QUESTIONS TO ANSWER
[1] Rewrite the watch post starting with "## Mikrolisk (Jan" and going on through "it remains anonymous.", replacing "movement" with "mechanism".
[2] According to the watch post, how many jewels does the movement have?

TEXT
# Movement With 2 Time Zones



## Mikrolisk (Jan 23, 2008)

Hi again,

here is an interesting movement of an old captains watch. Alas the original watch case has gone, at its place there is a ... well, scrub brass case...

and it keeps the dirt outside. This movement was made in the swiss in about 1850 and sold by guy like M.I.Tobias, London/Liverpool (not the Tobias

with the real good watches), but now without the original case it remains anonymous.

The way of this watch is somehow curious: Because of the words on the balance cock (fast/slow) this must be a watch that is swiss made and sold in

England. But then it found its way to Hawaii, from where it came to me to germany. Way cool!










Well, first the dial and the hands: It is a metal (brass?) dial with blue steel hands on two inner dials (top left, top right), a big center second hand and a

synchronous running small second hand at 6 o'clock. The dial has engravings of a boat, houses, a castle and landscape. In earlier days there were

gold roman hour numbers on the small dials.










The movement is quite interesting and unusual to other watches (the reason why I bought it). It is first a swiss bridge movement, key-wound and key-set,

of course with two square-ends to set the time on each dial and it has 15 jewels. Then there's a parachute shock proof system (as from Breguet) - but not

in the original version, because there is a little screw right beside the balance end stone. This screw fixes the long arm and so the end stone, which

cannot move freely to make this shock absorber system work. You can see this in the next detail image of the escapement:










Also you will see here the temperature compensation curve, also invented by Breguet, on the regulator. This curve is made out of bimetal and wides

or narrows the regulator comb (is this the name for it?) which holds the hair spring. And you can see here the lever escapement (side-lever) with hidden pallets.

Of course, a real captains watch needs to be stopped and started with a slider/button on the case (to set the exact time), but without a real fitting case this

slider was fixed in start position. On this detail image you can see the pin or hook on the top, right side of the balance cock - which can stop the balance wheel.

The movement is running and keeping good time inside this ugly case:










Regards,

Andreas


----------

RECORDED INFORMATION

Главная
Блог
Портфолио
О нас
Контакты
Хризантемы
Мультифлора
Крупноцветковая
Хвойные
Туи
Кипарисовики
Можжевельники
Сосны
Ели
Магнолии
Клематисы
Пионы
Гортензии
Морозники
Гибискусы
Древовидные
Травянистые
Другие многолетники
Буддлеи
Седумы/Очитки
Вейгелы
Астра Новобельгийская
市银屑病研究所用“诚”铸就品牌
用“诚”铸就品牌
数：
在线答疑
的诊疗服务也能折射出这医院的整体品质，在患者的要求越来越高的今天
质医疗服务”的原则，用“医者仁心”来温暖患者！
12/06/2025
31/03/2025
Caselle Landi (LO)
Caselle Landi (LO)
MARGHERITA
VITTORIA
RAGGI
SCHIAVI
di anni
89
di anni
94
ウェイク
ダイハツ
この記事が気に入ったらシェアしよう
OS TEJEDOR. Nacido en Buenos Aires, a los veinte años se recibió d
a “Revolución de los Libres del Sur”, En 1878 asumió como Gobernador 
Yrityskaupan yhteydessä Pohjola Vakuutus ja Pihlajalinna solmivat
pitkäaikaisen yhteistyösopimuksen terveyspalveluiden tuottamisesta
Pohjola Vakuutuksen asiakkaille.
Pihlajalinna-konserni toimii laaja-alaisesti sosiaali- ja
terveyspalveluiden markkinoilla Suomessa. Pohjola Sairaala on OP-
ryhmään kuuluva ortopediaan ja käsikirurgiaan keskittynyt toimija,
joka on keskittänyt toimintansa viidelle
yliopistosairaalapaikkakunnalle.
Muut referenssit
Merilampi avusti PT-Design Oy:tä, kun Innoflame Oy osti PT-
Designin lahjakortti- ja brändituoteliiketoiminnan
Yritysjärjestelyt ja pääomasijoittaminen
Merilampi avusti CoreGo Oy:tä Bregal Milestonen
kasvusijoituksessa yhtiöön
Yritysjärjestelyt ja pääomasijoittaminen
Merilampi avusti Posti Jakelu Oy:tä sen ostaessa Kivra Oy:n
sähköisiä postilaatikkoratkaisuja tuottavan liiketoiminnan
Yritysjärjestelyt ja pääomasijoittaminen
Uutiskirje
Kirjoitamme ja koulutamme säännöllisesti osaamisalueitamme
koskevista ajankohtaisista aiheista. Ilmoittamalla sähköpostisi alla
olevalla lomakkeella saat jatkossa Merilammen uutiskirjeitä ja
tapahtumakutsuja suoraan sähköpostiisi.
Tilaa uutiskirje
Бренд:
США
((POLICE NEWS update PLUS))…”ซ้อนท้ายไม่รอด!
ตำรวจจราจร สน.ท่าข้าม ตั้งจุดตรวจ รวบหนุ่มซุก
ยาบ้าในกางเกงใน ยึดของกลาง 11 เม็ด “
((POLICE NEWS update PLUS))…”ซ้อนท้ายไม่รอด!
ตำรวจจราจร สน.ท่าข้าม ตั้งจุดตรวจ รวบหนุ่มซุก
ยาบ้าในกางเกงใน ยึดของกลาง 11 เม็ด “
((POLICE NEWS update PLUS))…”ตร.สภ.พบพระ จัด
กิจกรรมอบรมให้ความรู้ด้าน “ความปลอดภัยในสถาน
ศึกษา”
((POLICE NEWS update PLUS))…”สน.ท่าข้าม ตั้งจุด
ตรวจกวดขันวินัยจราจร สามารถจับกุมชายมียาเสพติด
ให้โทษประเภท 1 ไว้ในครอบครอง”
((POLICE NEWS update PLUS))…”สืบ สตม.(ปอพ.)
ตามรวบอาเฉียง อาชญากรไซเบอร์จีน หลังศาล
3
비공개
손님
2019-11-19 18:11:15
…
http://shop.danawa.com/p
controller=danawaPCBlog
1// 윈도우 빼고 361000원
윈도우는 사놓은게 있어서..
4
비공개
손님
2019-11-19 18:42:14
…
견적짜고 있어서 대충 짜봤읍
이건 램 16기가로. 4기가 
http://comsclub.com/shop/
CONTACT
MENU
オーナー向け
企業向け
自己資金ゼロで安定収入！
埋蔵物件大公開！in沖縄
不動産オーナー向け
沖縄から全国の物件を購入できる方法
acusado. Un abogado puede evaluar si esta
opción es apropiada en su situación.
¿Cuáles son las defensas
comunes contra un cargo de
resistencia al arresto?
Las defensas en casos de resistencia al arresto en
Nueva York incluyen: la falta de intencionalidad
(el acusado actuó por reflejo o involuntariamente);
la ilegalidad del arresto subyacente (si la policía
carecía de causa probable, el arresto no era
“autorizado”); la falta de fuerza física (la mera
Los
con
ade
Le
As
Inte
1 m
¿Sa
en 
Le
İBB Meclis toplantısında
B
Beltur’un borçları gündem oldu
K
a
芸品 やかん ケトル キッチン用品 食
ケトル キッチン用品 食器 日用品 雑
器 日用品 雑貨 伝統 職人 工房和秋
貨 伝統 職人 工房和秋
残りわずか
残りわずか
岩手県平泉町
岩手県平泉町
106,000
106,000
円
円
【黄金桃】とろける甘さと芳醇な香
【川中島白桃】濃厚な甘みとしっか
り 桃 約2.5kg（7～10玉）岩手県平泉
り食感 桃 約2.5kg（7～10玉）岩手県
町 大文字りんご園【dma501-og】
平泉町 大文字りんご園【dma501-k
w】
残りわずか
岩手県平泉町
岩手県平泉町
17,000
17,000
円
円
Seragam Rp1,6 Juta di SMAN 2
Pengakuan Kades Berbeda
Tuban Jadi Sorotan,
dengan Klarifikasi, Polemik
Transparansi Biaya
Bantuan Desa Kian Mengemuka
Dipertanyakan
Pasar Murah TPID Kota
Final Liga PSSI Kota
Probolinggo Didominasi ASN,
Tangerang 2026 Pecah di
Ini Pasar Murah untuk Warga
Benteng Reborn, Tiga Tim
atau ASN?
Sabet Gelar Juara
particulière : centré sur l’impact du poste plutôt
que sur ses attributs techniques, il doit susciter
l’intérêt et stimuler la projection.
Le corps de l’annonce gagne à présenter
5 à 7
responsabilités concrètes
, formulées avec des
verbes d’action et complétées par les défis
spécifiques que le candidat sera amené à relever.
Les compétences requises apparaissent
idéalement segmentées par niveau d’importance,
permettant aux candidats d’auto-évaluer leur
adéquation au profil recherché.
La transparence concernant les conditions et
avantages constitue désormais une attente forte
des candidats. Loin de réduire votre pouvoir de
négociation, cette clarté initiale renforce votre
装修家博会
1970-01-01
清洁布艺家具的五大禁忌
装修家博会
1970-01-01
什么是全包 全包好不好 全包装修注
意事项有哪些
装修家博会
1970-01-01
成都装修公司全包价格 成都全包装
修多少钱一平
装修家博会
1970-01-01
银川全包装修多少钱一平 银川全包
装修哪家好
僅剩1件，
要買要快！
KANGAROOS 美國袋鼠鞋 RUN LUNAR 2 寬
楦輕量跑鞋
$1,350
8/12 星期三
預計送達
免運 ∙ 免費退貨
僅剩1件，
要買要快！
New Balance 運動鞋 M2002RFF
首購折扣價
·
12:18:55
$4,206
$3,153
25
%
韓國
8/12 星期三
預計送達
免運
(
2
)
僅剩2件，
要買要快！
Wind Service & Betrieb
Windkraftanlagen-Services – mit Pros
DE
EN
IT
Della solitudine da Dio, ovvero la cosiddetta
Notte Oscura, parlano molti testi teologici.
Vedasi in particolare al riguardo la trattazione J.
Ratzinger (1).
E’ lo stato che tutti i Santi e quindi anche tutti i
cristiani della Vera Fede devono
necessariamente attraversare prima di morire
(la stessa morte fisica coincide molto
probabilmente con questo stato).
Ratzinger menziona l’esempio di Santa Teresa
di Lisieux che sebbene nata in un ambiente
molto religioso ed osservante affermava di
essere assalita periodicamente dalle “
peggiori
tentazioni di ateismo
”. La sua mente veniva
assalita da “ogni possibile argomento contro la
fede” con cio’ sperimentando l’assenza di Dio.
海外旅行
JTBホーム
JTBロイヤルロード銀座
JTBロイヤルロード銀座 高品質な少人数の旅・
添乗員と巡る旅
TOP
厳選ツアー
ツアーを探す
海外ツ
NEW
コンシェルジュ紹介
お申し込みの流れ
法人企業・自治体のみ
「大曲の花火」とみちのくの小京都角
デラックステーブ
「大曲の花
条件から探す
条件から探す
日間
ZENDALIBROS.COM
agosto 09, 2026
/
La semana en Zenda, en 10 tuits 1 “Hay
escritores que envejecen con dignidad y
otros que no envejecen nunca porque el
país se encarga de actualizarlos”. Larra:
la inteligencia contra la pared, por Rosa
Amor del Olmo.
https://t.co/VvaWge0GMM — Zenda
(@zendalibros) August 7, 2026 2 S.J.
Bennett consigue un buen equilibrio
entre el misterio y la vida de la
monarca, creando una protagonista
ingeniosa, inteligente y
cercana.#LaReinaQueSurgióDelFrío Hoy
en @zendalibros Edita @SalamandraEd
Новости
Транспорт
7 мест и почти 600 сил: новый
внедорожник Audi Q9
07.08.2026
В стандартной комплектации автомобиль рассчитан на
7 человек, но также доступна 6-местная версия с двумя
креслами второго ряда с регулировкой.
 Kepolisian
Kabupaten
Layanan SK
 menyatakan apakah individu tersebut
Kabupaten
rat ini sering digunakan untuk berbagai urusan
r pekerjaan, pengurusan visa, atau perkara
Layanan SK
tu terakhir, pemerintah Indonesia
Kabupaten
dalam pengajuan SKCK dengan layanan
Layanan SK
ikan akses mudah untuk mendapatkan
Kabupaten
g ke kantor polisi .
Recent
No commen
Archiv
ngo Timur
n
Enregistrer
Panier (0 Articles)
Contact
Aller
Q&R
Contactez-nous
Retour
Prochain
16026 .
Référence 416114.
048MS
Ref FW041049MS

ANSWERS TO THIS EXERCISE
[1]
## Mikrolisk (Jan 23, 2008)

Hi again,

here is an interesting mechanism of an old captains watch. Alas the original watch case has gone, at its place there is a ... well, scrub brass case...

and it keeps the dirt outside. This mechanism was made in the swiss in about 1850 and sold by guy like M.I.Tobias, London/Liverpool (not the Tobias

with the real good watches), but now without the original case it remains anonymous.

[2] 15 jewels.